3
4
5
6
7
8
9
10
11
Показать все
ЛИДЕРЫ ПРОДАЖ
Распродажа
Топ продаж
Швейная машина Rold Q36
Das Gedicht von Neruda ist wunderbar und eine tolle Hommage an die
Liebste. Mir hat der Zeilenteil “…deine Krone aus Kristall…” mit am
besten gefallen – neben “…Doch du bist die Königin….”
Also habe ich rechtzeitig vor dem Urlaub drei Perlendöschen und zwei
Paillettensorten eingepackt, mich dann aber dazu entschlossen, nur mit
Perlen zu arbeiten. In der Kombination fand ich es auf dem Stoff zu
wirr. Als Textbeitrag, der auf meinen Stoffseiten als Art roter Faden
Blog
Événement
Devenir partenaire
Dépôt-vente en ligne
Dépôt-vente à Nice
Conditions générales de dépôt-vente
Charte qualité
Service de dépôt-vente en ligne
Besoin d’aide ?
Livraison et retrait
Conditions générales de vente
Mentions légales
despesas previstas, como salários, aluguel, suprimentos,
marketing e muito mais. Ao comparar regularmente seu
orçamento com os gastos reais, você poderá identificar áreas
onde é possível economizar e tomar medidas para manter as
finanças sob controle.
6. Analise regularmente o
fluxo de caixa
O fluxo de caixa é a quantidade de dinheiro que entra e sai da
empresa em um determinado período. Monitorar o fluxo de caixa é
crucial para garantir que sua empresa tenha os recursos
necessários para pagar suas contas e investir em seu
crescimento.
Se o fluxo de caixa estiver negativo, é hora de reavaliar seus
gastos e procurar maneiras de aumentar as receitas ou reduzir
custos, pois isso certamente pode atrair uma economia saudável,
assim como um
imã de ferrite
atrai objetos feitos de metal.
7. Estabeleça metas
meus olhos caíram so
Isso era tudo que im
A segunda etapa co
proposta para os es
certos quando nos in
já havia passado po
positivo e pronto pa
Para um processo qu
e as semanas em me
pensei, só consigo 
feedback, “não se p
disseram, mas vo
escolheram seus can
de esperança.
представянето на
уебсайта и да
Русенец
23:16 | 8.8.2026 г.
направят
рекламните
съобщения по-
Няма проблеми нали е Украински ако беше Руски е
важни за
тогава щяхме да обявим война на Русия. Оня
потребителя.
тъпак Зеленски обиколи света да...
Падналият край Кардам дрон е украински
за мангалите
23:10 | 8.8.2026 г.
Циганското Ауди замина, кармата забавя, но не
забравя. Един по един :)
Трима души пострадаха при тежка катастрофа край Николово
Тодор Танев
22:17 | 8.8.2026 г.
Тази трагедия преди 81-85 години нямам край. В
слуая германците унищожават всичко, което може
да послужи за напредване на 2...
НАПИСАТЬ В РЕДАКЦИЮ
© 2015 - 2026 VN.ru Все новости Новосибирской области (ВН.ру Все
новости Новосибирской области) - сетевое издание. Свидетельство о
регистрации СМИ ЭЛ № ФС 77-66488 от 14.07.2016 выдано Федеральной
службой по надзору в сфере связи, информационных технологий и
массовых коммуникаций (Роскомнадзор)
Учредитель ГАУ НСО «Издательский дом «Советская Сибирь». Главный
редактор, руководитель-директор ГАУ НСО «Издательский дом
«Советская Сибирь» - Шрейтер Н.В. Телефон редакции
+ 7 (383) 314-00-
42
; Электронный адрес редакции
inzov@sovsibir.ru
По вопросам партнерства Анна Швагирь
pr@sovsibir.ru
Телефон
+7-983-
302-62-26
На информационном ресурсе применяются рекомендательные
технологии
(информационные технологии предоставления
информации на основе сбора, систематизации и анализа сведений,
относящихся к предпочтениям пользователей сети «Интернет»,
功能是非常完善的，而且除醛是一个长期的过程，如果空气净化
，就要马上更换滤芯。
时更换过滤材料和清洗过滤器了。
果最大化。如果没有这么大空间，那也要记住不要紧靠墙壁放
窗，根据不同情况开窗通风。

---

(What this task involves): Reproduce all of the data above, renaming "fluxo de caixa" to "fluxo financeiro" wherever it occurs and leaving everything else as it is.

(Output):
3
4
5
6
7
8
9
10
11
Показать все
ЛИДЕРЫ ПРОДАЖ
Распродажа
Топ продаж
Швейная машина Rold Q36
Das Gedicht von Neruda ist wunderbar und eine tolle Hommage an die
Liebste. Mir hat der Zeilenteil “…deine Krone aus Kristall…” mit am
besten gefallen – neben “…Doch du bist die Königin….”
Also habe ich rechtzeitig vor dem Urlaub drei Perlendöschen und zwei
Paillettensorten eingepackt, mich dann aber dazu entschlossen, nur mit
Perlen zu arbeiten. In der Kombination fand ich es auf dem Stoff zu
wirr. Als Textbeitrag, der auf meinen Stoffseiten als Art roter Faden
Blog
Événement
Devenir partenaire
Dépôt-vente en ligne
Dépôt-vente à Nice
Conditions générales de dépôt-vente
Charte qualité
Service de dépôt-vente en ligne
Besoin d’aide ?
Livraison et retrait
Conditions générales de vente
Mentions légales
despesas previstas, como salários, aluguel, suprimentos,
marketing e muito mais. Ao comparar regularmente seu
orçamento com os gastos reais, você poderá identificar áreas
onde é possível economizar e tomar medidas para manter as
finanças sob controle.
6. Analise regularmente o
fluxo financeiro
O fluxo financeiro é a quantidade de dinheiro que entra e sai da
empresa em um determinado período. Monitorar o fluxo financeiro é
crucial para garantir que sua empresa tenha os recursos
necessários para pagar suas contas e investir em seu
crescimento.
Se o fluxo financeiro estiver negativo, é hora de reavaliar seus
gastos e procurar maneiras de aumentar as receitas ou reduzir
custos, pois isso certamente pode atrair uma economia saudável,
assim como um
imã de ferrite
atrai objetos feitos de metal.
7. Estabeleça metas
meus olhos caíram so
Isso era tudo que im
A segunda etapa co
proposta para os es
certos quando nos in
já havia passado po
positivo e pronto pa
Para um processo qu
e as semanas em me
pensei, só consigo 
feedback, “não se p
disseram, mas vo
escolheram seus can
de esperança.
представянето на
уебсайта и да
Русенец
23:16 | 8.8.2026 г.
направят
рекламните
съобщения по-
Няма проблеми нали е Украински ако беше Руски е
важни за
тогава щяхме да обявим война на Русия. Оня
потребителя.
тъпак Зеленски обиколи света да...
Падналият край Кардам дрон е украински
за мангалите
23:10 | 8.8.2026 г.
Циганското Ауди замина, кармата забавя, но не
забравя. Един по един :)
Трима души пострадаха при тежка катастрофа край Николово
Тодор Танев
22:17 | 8.8.2026 г.
Тази трагедия преди 81-85 години нямам край. В
слуая германците унищожават всичко, което може
да послужи за напредване на 2...
НАПИСАТЬ В РЕДАКЦИЮ
© 2015 - 2026 VN.ru Все новости Новосибирской области (ВН.ру Все
новости Новосибирской области) - сетевое издание. Свидетельство о
регистрации СМИ ЭЛ № ФС 77-66488 от 14.07.2016 выдано Федеральной
службой по надзору в сфере связи, информационных технологий и
массовых коммуникаций (Роскомнадзор)
Учредитель ГАУ НСО «Издательский дом «Советская Сибирь». Главный
редактор, руководитель-директор ГАУ НСО «Издательский дом
«Советская Сибирь» - Шрейтер Н.В. Телефон редакции
+ 7 (383) 314-00-
42
; Электронный адрес редакции
inzov@sovsibir.ru
По вопросам партнерства Анна Швагирь
pr@sovsibir.ru
Телефон
+7-983-
302-62-26
На информационном ресурсе применяются рекомендательные
технологии
(информационные технологии предоставления
информации на основе сбора, систематизации и анализа сведений,
относящихся к предпочтениям пользователей сети «Интернет»,
功能是非常完善的，而且除醛是一个长期的过程，如果空气净化
，就要马上更换滤芯。
时更换过滤材料和清洗过滤器了。
果最大化。如果没有这么大空间，那也要记住不要紧靠墙壁放
窗，根据不同情况开窗通风。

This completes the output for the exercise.